Page:Hasek-Le brave soldat chveik,1948.djvu/90

Cette page n’a pas encore été corrigée

épilepsie soignée, du travail propre et bien fait. Mais voilà que tout d’un coup il attrape des furoncles, deux sur le cou, deux sur le dos, et la comédie a pris fin. Il ne pouvait plus remuer la tête, ni s’asseoir, ni se coucher. La fièvre l’a pris et, dans son délire, à la visite, il a raconté tout ce qu’il savait. Et qu’est-ce qu’il nous a passé, avec ses sacrés furoncles ! On l’a laissé encore trois jours, et on lui faisait le régime de première classe, du café avec un petit pain le matin, une soupe ou une purée le soir. Quelle chierie, mes enfants ! Nous autres, avec notre estomac bien nettoyé et affamés comme des loups qu’on était, on se plantait là à le regarder bouffer, faire claquer la langue, se gonfler, roter.

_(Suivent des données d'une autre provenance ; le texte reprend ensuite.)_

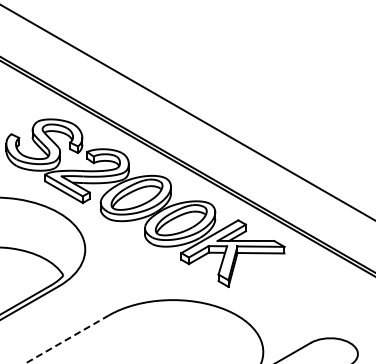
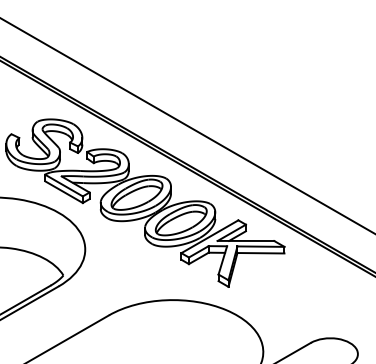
line at (187, 111) position: (187, 111) -> (187, 125)
line at (66, 339): dashed -> solid
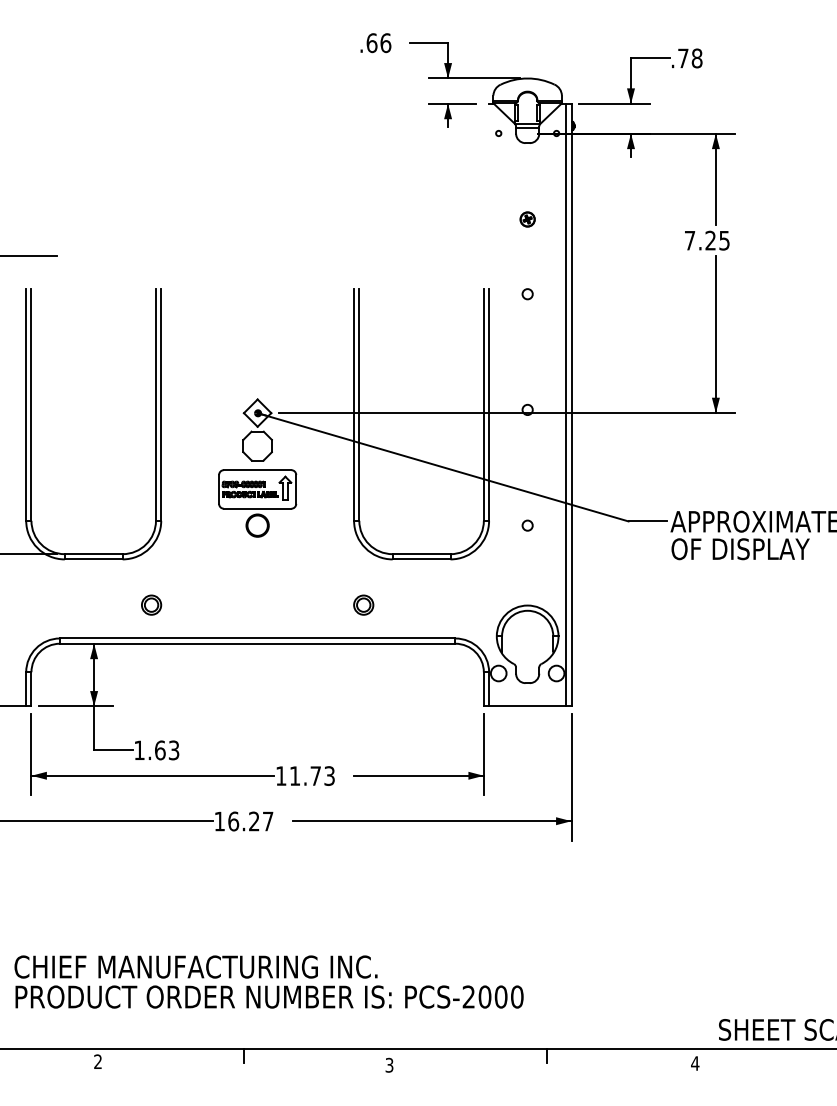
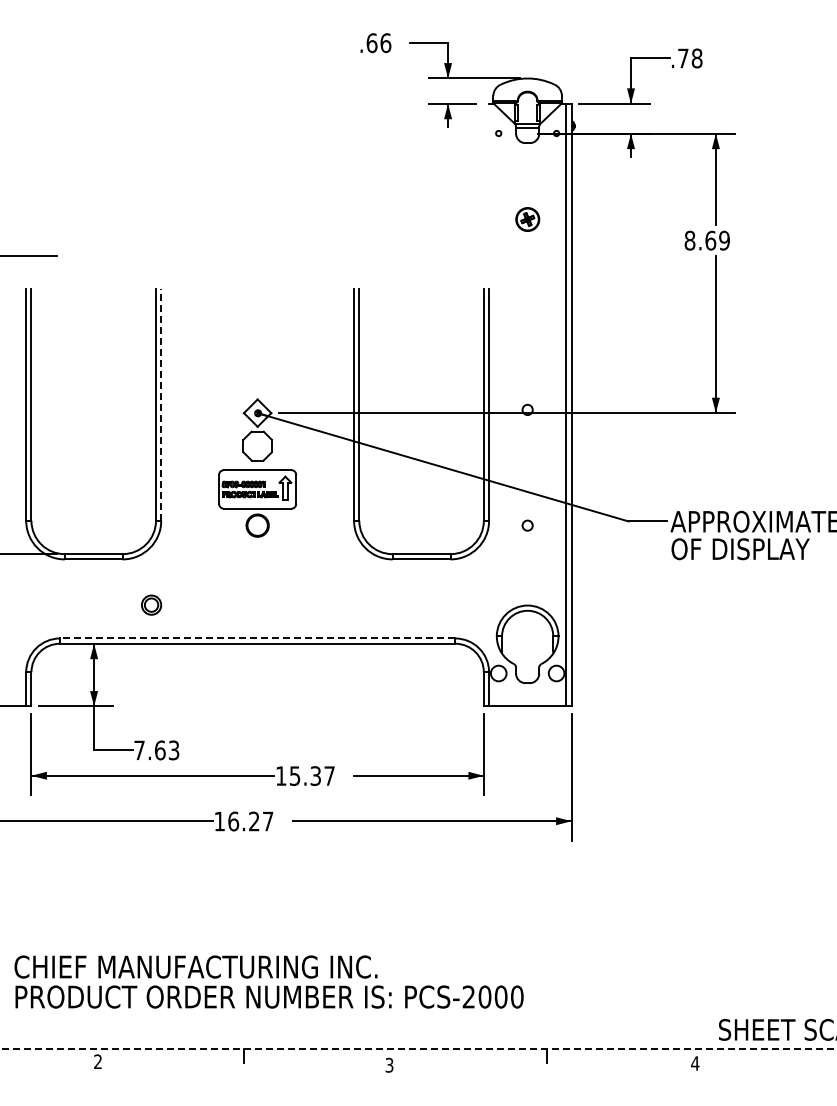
part at (527, 219) size: 17x17 px -> 26x25 px
text at (706, 240): 7.25 -> 8.69
circle at (527, 294): present -> none
line at (161, 405): solid -> dashed
part at (363, 604): present -> none
line at (257, 638): solid -> dashed
text at (139, 749): 1.63 -> 7.63
text at (312, 775): 11.73 -> 15.37
line at (417, 1049): solid -> dashed
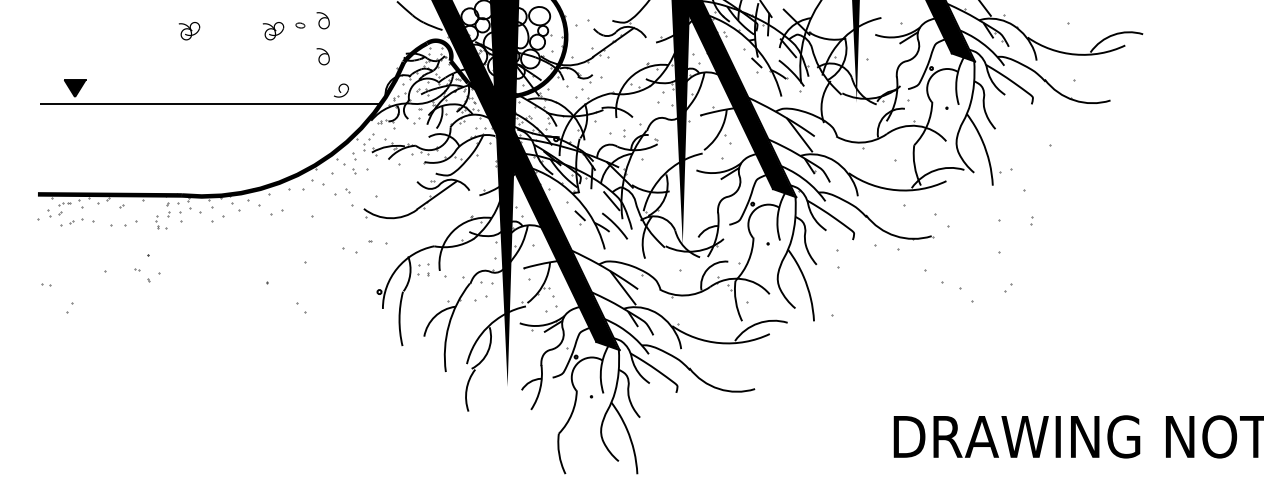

Et il a fait encore trois victimes par-dessus le marché. Trois types qui simulaient une maladie de cœur, quand ils l’ont vu avouer, se sont fait balancer avec lui.

— Ce qu’il y a encore de mieux, dit un autre, c’est de simuler la folie. Dans la salle d’à côté, il y a deux instituteurs, mes collègues, qui prétendent être fous. L’un des deux gueule jour et nuit : « Le bûcher de Giordano Bruno est encore tout fumant, nous voulons la revision du procès de Galilée. » L’autre ne fait qu’aboyer, il commence toujours par répéter trois fois de suite : oua-oua-oua, il fait ensuite cinq fois : oua-oua-oua-oua-oua et puis il recommence le premier couplet. Ils font ce truc-là depuis trois semaines. Moi aussi, je voulais faire le fou, le fou religieux, et prêcher l’infaillibilité du pape, mais j’ai réussi à me procurer un cancer à l’estomac. C’est un coiffeur de Mala Strana qui me l’a refilé pour quinze couronnes.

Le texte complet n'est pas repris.